When your AI session admits it's not using the system you built — and you make it impossible to happen again.
What I Was Doing
Running QA across three Flutter apps — way2fly, way2move, way2save — checking feature flags, running test suites, verifying Codemagic CI/CD builds would pass for TestFlight. Standard cross-app maintenance. The kind of session where you want everything tracked so the next session picks up cleanly.
I had build.ai running at localhost:5180. The harness databases were live. The MCP tools were available. Everything was ready for the session to be visible on the platform.
Except it wasn't.
What Broke
Halfway through the session, after completing QA on all three apps and fixing a Codemagic blocker in way2move, I asked Claude Code a direct question: "Are you using the harness like build.ai would?"
The answer was honest: "Not fully. I don't have the harness-os MCP tools connected in this session, so I'm working directly with the codebase but not logging decisions or learnings to the harness database."
In other words: the work was happening, but it was invisible. build.ai couldn't show it. The next session couldn't pick it up. The shared brain wasn't being used.
I said: stop.
A session that works around the harness is worse than useless — it creates the illusion of productivity while fragmenting knowledge.
Why This Matters
The whole point of harness.os is that it's the shared source of truth. build.ai reads from it. Claude Code writes to it. A session started in one can be continued in the other. But that only works if both sides actually use it.
A session that works around the harness is worse than useless — it creates the illusion of productivity while fragmenting knowledge. The QA results? Gone after the context window compacts. The Codemagic fix? Exists in git but with no decision trail explaining why. The feature flag analysis? Lost.
What I Improved
1. Global Enforcement Rule
Created ~/.claude/rules/harness-mandatory.md — a rule file loaded into every Claude Code session under my projects directory. It mandates:
- Before any work: connect to the harness databases via Neon MCP. Register the session.
- During work: log decisions, learnings, and events to the harness in real-time.
- On blockers: stop. Fix the harness. Document the improvement. Never work around it.
- On session end: update status, write handoff.
If the connection can't be established, the rule says: stop working and tell the user. No exceptions.

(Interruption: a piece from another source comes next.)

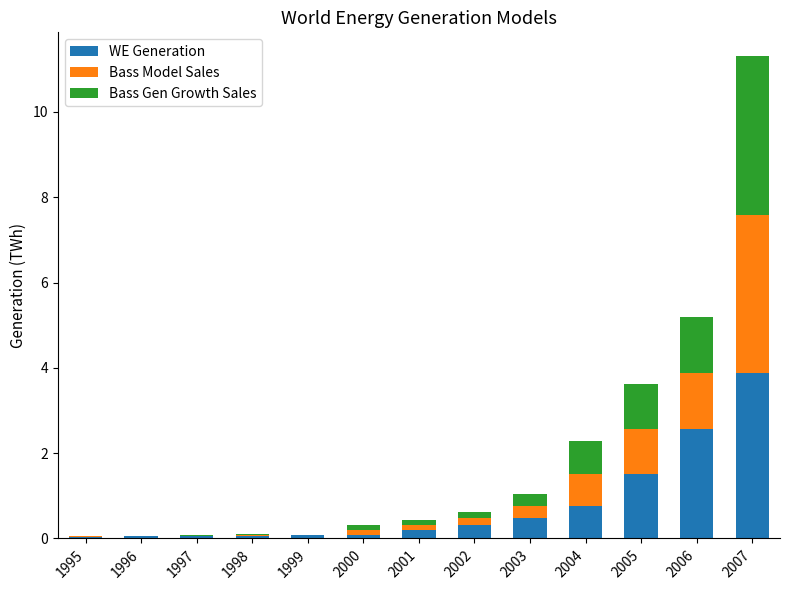

True or false: Bass Gen Growth Sales has a value of 0.0 at 1995.

False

2. Fallback Path Documented
The dedicated harness-os MCP server wasn't configured for this project. But the Neon MCP tools were available globally, and they connect to the same database. So I documented the fallback: if the dedicated MCP isn't there, use Neon MCP directly against purple-cell-95681470 (harness-os-core).
This isn't ideal — the dedicated tools have ergonomic functions like start_session() and log_learning(). But it works. And documenting it means the next session doesn't waste 10 minutes rediscovering the workaround.
3. Core Principles Logged
Five learnings went into the harness database, all tagged with core-principle:
- Harness usage is mandatory — not optional, not nice-to-have
- Token economy — track usage, optimize context, get cheaper every session
- Blocker improvement — every wall is an opportunity, never work around it
- Auto-publish learnings — improvements become blog posts in the same session
- Neon MCP fallback — when the dedicated server isn't configured, use the raw database
These persist. The next session — whether from build.ai or Claude Code — will see them.
Five core principles, logged as structured data. Not in a markdown file that might get forgotten. In the database that every session reads on startup.
What's Different Now
Before this session, a Claude Code session could silently ignore the harness. Now it can't. The global rule fires on every session start. The enforcement is structural, not behavioral.
But I also identified the next gap: there's no token tracking yet. I know the harness is getting bigger — more rules, more knowledge, more context loaded per session. But I don't know if it's getting more efficient. The next improvement is a feedback loop that tracks which rules were actually used in each session, so the system can learn to load less and run cheaper.
Structural enforcement beats behavioral enforcement. You can't forget to follow a rule that runs before your session starts. The system prevents the failure mode instead of hoping you remember to avoid it.
The Meta Point
This post was written in the same session where the improvement happened. Not planned. Not retrospective. The harness logged the learning, I wrote the post, it gets published. That's the workflow: use → break → fix → document → publish → use better.
Next in the series: whatever breaks next.